ISLAMABAD: Senator Farhatullah Babar said that from being merely a ‘security driven state’ Pakistan had over the years degenerated into a state under dual control.
The driver was visible but the one operating vital controls like the brake, the accelerator and the clutch was not visible, he said.
Such a vehicle is fated to meet an accident as it is driven along the rough road negotiating tricky social, ethnic and political bends. He said this at a seminar on the role of institutions in the continuity of democratic process organized by SDPI in a local hotel in Islamabad.
He said that some found it is easy to lay the blame on parliament alone but parliament can only make laws but the interpretation of law and its implementation was not its responsibility.
Parliament could and did make law to punish abrogation and subversion of the constitution. If Article 6 was interpreted to permit suspension of the constitution allowing the state take over parliament could not be held responsible.
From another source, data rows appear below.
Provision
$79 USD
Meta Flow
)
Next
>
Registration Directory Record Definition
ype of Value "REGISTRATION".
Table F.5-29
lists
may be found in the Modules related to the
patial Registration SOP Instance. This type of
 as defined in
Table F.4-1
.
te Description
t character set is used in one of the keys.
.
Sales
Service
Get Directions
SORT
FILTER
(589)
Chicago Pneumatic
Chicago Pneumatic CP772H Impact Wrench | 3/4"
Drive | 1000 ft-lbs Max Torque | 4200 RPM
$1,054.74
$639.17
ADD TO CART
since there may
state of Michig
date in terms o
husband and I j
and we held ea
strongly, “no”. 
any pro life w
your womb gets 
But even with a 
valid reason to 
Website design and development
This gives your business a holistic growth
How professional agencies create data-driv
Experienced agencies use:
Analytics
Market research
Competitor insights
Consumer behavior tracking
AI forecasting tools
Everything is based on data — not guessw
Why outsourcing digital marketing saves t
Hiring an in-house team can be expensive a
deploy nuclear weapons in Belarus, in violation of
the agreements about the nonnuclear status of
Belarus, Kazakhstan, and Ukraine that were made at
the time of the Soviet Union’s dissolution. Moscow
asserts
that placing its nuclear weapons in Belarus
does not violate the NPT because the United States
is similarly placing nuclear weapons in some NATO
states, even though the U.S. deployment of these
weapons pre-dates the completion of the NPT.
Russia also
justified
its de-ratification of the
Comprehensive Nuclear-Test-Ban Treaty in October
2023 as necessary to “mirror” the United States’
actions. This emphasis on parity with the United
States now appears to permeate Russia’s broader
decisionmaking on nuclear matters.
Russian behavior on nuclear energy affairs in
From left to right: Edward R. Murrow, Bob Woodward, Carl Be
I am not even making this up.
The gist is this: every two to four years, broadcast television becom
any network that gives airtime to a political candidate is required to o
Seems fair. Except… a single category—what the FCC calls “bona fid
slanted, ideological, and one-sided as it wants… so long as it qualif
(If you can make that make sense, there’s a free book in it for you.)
If someone being tried for treason under Article 6 ran away from the court and sheltered in a hospital unlawfully how parliament can be held responsible for it, he asked.
He said parliament made law in March 2013 disallowing resurrection of banned organizations but some banned outfits have actually resurrected and asked who is responsible for this; parliament or someone else?
He said that the Senate has made unanimous recommendations to address the issue of missing persons and it was now for other institutions to take further action. Who is responsible for their inaction, he asked?
Babar said that democracy will be elusive until all institutions agreed to work within the parameters of the constitution and abide by the principle of tracheotomy of powers. He also called for across the board accountability of all strata of society and reversal of tendency to exercise power without responsibility.
Published in Daily Times, August 24th 2017.